*EXERCISE INSTRUCTIONS:* Pictures aside, print all of the data below exactly as written.

(Dataset entries)
§ §
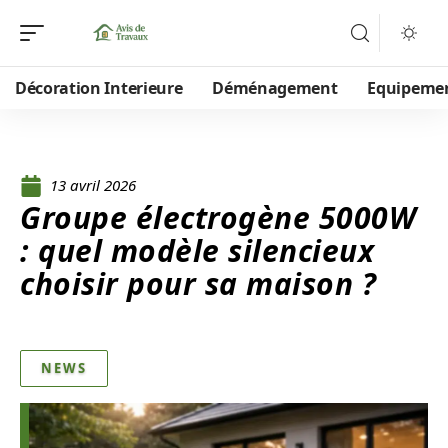
Décoration Interieure
Déménagement
Equipeme
13 avril 2026
Groupe électrogène 5000W
: quel modèle silencieux
choisir pour sa maison ?
NEWS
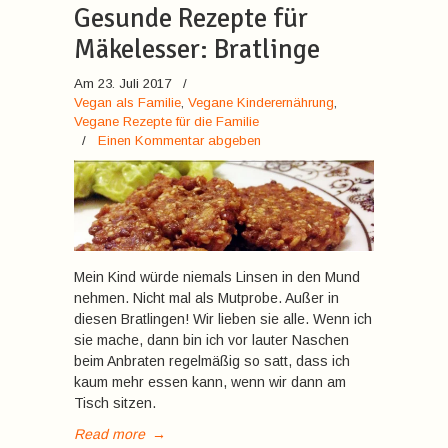
Gesunde Rezepte für
Mäkelesser: Bratlinge
Am 23. Juli 2017
/
Vegan als Familie
,
Vegane Kinderernährung
,
Vegane Rezepte für die Familie
/
Einen Kommentar abgeben
Mein Kind würde niemals Linsen in den Mund
nehmen. Nicht mal als Mutprobe. Außer in
diesen Bratlingen! Wir lieben sie alle. Wenn ich
sie mache, dann bin ich vor lauter Naschen
beim Anbraten regelmäßig so satt, dass ich
kaum mehr essen kann, wenn wir dann am
Tisch sitzen.
Read more
→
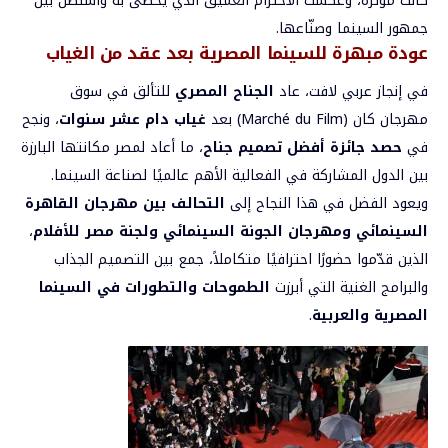
كانت مؤثرة، وعكست الاحترام العميق الذي يحظى به واشنطن بين
جمهور السينما وصنّاعها.
عودة مبهرة للسينما المصرية بعد عقد من الغياب
في إنجاز عربي لافت، عاد
الجناح المصري
للتألق في سوق
مهرجان كان (Marché du Film) بعد
غياب دام عشر سنوات
، ونجح
في
حصد جائزة أفضل تصميم جناح
، ما أعاد لمصر مكانتها البارزة
بين الدول المشاركة في الفعالية الأهم عالميًا لصناعة السينما.
ويعود الفضل في هذا النجاح إلى
التحالف بين مهرجان القاهرة
السينمائي ومهرجان الجونة السينمائي ولجنة مصر للأفلام
،
الذين قدّموا حضورًا احترافيًا متكاملاً، جمع بين التصميم الجذاب
والبرامج الغنية التي أبرزت
الطموحات والتطورات في السينما
المصرية والعربية
.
§ §
*SOLUTION TO THE EXERCISE:*
Décoration Interieure
Déménagement
Equipeme
13 avril 2026
Groupe électrogène 5000W
: quel modèle silencieux
choisir pour sa maison ?
NEWS
Gesunde Rezepte für
Mäkelesser: Bratlinge
Am 23. Juli 2017
/
Vegan als Familie
,
Vegane Kinderernährung
,
Vegane Rezepte für die Familie
/
Einen Kommentar abgeben
Mein Kind würde niemals Linsen in den Mund
nehmen. Nicht mal als Mutprobe. Außer in
diesen Bratlingen! Wir lieben sie alle. Wenn ich
sie mache, dann bin ich vor lauter Naschen
beim Anbraten regelmäßig so satt, dass ich
kaum mehr essen kann, wenn wir dann am
Tisch sitzen.
Read more
→
كانت مؤثرة، وعكست الاحترام العميق الذي يحظى به واشنطن بين
جمهور السينما وصنّاعها.
عودة مبهرة للسينما المصرية بعد عقد من الغياب
في إنجاز عربي لافت، عاد
الجناح المصري
للتألق في سوق
مهرجان كان (Marché du Film) بعد
غياب دام عشر سنوات
، ونجح
في
حصد جائزة أفضل تصميم جناح
، ما أعاد لمصر مكانتها البارزة
بين الدول المشاركة في الفعالية الأهم عالميًا لصناعة السينما.
ويعود الفضل في هذا النجاح إلى
التحالف بين مهرجان القاهرة
السينمائي ومهرجان الجونة السينمائي ولجنة مصر للأفلام
،
الذين قدّموا حضورًا احترافيًا متكاملاً، جمع بين التصميم الجذاب
والبرامج الغنية التي أبرزت
الطموحات والتطورات في السينما
المصرية والعربية
.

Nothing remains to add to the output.